Evitar convertirse en un idiota necesita pues una disciplina y una humildad franciscana poco valorada en nuestros días. Ni la verdad ni la artesanía, que son cualidades poéticas, practicadas por quienes realmente crean cosas, no gozan de mucho prestigio social. Vivimos en una sociedad donde la primera molesta y la segunda es menospreciada por la mentalidad industrial. Pero la única lección válida para transitar por este mundo terrestre consiste “en hacer las cosas bien y añadirle un poco más de bien”. Vivir con sabiduría es tener la piel fina y el corazón grande.
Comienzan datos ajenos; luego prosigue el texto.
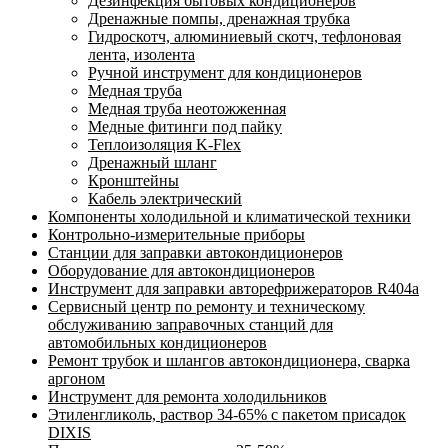
Дезинфекция бытовых кондиционеров
Дренажные помпы, дренажная трубка
Гидроскотч, алюминиевый скотч, тефлоновая
лента, изолента
Ручной инструмент для кондиционеров
Медная труба
Медная труба неотожженная
Медные фитинги под пайку
Теплоизоляция K-Flex
Дренажный шланг
Кронштейны
Кабель электрический
Компоненты холодильной и климатической техники
Контрольно-измерительные приборы
Станции для заправки автокондиционеров
Оборудование для автокондиционеров
Инструмент для заправки авторефрижераторов R404a
Сервисный центр по ремонту и техническому
обслуживанию заправочных станций для
автомобильных кондиционеров
Ремонт трубок и шлангов автокондиционера, сварка
аргоном
Инструмент для ремонта холодильников
Этиленгликоль, раствор 34-65% с пакетом присадок
DIXIS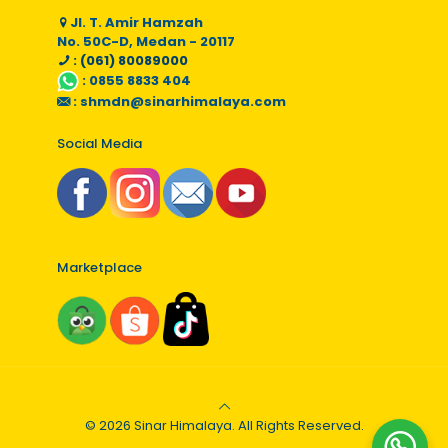
Jl. T. Amir Hamzah
No. 50C-D, Medan - 20117
: (061) 80089000
:
0855 8833 404
:
shmdn@sinarhimalaya.com
Social Media
Marketplace
© 2026 Sinar Himalaya. All Rights Reserved.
No dejar de palpitar ni un instante de los días que tenemos asignados en la Tierra. “Quien no cree en lo que ve, en lo que toca, ni en lo que siente, quien no sabe hacer del otro el prójimo y el amigo, no está bien. No puede confiar en nada ni en nadie. No cree en nada o cree que todo es una especie de nada. Esto es el nihilismo”. Lo contrario a los dones de la palabra y el canto. La muerte de esa vibración interior que llamamos alma.